The secret to combination skin is in finding a balance between treating any oily and dry areas. One of the biggest issues is that often, people with combination skin are afraid of moisturizer and sunscreen, as they’re generally associated with creating more oiliness. This is not, in fact, true, and choosing the right products, and using them properly might actually help control oil production.

This is why a good skincare ritual can be so essential to keeping skin happy. Oftentimes, it’s best to keep everything as basic as possible and always account for sensitivity when building a skincare regimen—with products in your routine that are as gentle as possible.

Start With A Cleanser And Moisturizer

First, it’s important to remove excess oil with a good cleanser. Look for one that has salicylic acid to help reduce oil build-up and clogging. You’ll still need to use a moisturizer no matter your skin type.

Euro Tip: For cleansers, we recommend Euro Botanicals AHA/BHA Cleanser (gentle exfoliating wash) or our signature Rosehip Seed Cleansing Crème. For a gentle nighttime moisturizer, try our Marine Hydration Crème and in warmer weather, or when your skin is craving something really lightweight, a gel-based moisturizer like Lemon Gel Crème, an excellent hydrator that absorbs easily.

Gently Exfoliate With AHA and BHA

While some products can help hydrate, others can dry your skin out so be careful when it comes to trying something new. Gentle exfoliation is recommended to help with excess oil or flakiness, but this also depends on what product you’re using, the season, and your personal needs. People with any oiliness may feel that more exfoliation is better, but over-drying skin can cause irritation and lead to worsening skin problems as the skin tries to compensate when it's dried out.
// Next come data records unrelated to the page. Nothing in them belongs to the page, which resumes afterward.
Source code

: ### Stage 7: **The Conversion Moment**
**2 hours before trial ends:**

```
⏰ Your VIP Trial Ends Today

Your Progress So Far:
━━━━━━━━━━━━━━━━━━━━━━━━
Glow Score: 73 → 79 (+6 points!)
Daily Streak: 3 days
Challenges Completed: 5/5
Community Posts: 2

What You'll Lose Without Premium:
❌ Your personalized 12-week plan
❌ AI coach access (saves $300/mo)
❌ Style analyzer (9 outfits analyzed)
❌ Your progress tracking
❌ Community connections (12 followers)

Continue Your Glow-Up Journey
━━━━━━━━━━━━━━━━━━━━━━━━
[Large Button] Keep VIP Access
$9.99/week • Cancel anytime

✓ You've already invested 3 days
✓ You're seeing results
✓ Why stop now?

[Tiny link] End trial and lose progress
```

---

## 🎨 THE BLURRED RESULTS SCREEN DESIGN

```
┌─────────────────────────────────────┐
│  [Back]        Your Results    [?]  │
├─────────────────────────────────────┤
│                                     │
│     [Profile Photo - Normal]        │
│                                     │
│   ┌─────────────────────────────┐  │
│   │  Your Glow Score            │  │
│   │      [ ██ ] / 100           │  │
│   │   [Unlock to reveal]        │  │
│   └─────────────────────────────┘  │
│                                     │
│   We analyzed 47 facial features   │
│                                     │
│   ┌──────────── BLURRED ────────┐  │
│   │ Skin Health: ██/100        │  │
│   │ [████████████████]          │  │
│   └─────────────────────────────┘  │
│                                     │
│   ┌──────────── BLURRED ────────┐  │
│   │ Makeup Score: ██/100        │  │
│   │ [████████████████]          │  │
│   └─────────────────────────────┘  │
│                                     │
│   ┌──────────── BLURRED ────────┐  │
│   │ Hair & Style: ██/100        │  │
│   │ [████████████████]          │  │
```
Typically exfoliate 2-3 times per week using an AHA/BHA wash or gentle exfoliator. If you suffer from breakouts, a gentle alcohol free toner may help but only use it on your problem spots, avoiding dry areas.

Other treatments

Retinols are also great for reducing oil production, treating associated acne, and other skin concerns like dark marks and fine lines.

Depending on how sensitive your skin is, you may want to use different masks in different areas of your face. Use a clay mask—meant to help discourage the formation of blackheads—on your t-zone every now and then, or opt for a gentler kaolin clay mask which promises to prevent dryness, and manage excess t-zone oiliness.

Overall, the choice is yours when it comes to masking, and makeup, but as the dermatologists said above, it really comes down to using proper skincare twice a day. If you experience any adverse reactions or have more prominent skin conditions or areas of concern, consult with a dermatologist as it could be more than just normal combination skin issues at play.